(Saved entries)
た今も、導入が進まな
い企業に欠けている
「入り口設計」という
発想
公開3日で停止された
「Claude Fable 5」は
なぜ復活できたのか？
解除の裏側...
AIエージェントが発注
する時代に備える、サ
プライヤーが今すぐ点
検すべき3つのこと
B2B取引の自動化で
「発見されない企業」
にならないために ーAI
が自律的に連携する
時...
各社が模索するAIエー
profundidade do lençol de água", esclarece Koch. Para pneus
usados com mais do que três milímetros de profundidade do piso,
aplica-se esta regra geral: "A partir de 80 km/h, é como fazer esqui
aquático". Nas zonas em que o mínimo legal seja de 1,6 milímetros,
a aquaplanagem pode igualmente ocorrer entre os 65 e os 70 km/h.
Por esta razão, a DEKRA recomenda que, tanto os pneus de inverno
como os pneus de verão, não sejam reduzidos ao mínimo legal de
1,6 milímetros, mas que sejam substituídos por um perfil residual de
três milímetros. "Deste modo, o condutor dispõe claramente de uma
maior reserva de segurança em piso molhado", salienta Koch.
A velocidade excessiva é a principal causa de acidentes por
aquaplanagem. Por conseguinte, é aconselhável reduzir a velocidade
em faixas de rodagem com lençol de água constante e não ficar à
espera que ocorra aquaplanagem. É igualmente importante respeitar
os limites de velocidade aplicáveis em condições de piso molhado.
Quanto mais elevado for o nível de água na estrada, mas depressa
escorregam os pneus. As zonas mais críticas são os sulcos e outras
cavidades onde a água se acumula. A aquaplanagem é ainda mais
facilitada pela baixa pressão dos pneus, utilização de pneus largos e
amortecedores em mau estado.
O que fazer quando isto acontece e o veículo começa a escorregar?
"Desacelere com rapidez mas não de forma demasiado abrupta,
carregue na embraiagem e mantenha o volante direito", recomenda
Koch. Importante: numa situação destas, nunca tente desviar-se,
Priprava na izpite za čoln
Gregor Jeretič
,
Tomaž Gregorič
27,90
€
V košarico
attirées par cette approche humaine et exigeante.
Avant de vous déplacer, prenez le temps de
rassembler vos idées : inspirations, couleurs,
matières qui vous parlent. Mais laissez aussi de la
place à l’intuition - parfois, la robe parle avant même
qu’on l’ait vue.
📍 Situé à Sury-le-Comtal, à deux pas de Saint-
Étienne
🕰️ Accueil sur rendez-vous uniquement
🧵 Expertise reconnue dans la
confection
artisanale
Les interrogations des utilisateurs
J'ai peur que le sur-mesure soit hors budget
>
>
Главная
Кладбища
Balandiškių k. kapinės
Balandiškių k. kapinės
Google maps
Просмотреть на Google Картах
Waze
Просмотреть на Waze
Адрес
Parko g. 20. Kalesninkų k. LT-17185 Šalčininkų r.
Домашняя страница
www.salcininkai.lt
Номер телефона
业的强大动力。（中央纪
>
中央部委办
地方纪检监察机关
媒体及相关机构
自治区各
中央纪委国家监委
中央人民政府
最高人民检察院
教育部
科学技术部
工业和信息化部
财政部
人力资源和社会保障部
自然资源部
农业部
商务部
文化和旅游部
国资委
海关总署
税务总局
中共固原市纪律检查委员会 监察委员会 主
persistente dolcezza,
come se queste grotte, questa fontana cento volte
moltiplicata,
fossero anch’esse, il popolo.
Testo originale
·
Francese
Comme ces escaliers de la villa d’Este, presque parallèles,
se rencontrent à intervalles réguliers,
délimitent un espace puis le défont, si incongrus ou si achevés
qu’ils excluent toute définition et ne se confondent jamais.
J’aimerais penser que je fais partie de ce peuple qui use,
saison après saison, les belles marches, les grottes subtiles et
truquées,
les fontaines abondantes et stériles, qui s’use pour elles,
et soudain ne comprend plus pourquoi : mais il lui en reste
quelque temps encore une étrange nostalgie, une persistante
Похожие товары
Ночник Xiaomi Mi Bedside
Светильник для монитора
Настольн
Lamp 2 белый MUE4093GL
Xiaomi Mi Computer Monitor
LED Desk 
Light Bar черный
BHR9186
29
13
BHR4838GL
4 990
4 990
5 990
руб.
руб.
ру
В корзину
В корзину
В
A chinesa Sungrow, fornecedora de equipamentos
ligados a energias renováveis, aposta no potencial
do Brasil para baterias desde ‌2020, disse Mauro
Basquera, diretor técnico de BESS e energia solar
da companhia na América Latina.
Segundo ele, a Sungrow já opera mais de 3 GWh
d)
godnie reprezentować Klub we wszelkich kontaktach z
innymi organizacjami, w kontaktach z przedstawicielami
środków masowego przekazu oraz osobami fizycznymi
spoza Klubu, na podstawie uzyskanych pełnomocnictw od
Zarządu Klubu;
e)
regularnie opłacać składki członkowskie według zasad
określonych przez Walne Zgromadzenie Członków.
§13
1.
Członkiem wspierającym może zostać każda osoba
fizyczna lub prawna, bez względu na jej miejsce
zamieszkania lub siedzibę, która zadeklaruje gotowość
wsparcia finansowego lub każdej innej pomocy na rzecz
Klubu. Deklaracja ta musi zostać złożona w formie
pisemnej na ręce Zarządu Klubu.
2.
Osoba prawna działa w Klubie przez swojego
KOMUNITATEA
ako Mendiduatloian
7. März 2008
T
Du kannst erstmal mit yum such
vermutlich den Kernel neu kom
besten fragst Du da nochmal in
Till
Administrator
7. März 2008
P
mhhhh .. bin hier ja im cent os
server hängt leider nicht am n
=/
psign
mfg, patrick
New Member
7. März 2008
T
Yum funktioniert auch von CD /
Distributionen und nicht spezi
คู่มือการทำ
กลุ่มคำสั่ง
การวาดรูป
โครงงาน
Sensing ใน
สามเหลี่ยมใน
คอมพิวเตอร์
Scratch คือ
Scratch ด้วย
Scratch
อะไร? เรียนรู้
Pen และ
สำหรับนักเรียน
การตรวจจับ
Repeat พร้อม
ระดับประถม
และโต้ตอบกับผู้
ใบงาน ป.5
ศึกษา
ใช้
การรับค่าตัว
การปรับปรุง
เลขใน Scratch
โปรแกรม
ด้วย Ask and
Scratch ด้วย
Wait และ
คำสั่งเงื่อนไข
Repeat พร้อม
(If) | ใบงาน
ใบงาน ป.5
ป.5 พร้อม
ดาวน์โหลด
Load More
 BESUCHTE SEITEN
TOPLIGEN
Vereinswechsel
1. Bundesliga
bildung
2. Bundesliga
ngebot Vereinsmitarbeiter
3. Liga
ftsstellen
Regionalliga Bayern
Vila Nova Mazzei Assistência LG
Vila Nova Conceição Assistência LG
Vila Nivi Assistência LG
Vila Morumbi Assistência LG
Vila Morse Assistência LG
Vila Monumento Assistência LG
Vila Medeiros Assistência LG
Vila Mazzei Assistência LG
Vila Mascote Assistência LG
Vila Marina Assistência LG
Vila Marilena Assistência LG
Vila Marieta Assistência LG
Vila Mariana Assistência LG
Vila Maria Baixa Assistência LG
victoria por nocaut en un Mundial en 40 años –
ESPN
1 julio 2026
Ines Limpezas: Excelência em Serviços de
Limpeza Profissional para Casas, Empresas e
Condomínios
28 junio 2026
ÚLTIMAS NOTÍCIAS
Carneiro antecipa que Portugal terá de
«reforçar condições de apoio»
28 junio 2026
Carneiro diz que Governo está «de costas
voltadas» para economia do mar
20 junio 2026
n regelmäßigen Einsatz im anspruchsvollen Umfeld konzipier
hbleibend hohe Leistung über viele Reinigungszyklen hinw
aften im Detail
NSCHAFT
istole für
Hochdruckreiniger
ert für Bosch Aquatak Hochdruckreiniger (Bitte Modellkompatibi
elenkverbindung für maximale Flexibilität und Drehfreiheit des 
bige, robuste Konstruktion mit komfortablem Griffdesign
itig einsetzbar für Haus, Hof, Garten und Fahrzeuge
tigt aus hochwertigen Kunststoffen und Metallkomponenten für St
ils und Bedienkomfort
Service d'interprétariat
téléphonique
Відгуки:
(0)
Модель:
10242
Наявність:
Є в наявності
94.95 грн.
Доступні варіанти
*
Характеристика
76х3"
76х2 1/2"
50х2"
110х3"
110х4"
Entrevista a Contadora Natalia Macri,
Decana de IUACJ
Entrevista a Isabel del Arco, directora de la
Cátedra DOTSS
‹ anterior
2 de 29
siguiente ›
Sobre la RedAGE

• WHAT TO PRODUCE: Of all the entries above, retype exactly the lines from the line with "各社が模索するAIエー" to the line with "Avant de vous déplacer, prenez le temps de", both included, and no others.

• EXERCISE RESPONSE:
各社が模索するAIエー
profundidade do lençol de água", esclarece Koch. Para pneus
usados com mais do que três milímetros de profundidade do piso,
aplica-se esta regra geral: "A partir de 80 km/h, é como fazer esqui
aquático". Nas zonas em que o mínimo legal seja de 1,6 milímetros,
a aquaplanagem pode igualmente ocorrer entre os 65 e os 70 km/h.
Por esta razão, a DEKRA recomenda que, tanto os pneus de inverno
como os pneus de verão, não sejam reduzidos ao mínimo legal de
1,6 milímetros, mas que sejam substituídos por um perfil residual de
três milímetros. "Deste modo, o condutor dispõe claramente de uma
maior reserva de segurança em piso molhado", salienta Koch.
A velocidade excessiva é a principal causa de acidentes por
aquaplanagem. Por conseguinte, é aconselhável reduzir a velocidade
em faixas de rodagem com lençol de água constante e não ficar à
espera que ocorra aquaplanagem. É igualmente importante respeitar
os limites de velocidade aplicáveis em condições de piso molhado.
Quanto mais elevado for o nível de água na estrada, mas depressa
escorregam os pneus. As zonas mais críticas são os sulcos e outras
cavidades onde a água se acumula. A aquaplanagem é ainda mais
facilitada pela baixa pressão dos pneus, utilização de pneus largos e
amortecedores em mau estado.
O que fazer quando isto acontece e o veículo começa a escorregar?
"Desacelere com rapidez mas não de forma demasiado abrupta,
carregue na embraiagem e mantenha o volante direito", recomenda
Koch. Importante: numa situação destas, nunca tente desviar-se,
Priprava na izpite za čoln
Gregor Jeretič
,
Tomaž Gregorič
27,90
€
V košarico
attirées par cette approche humaine et exigeante.
Avant de vous déplacer, prenez le temps de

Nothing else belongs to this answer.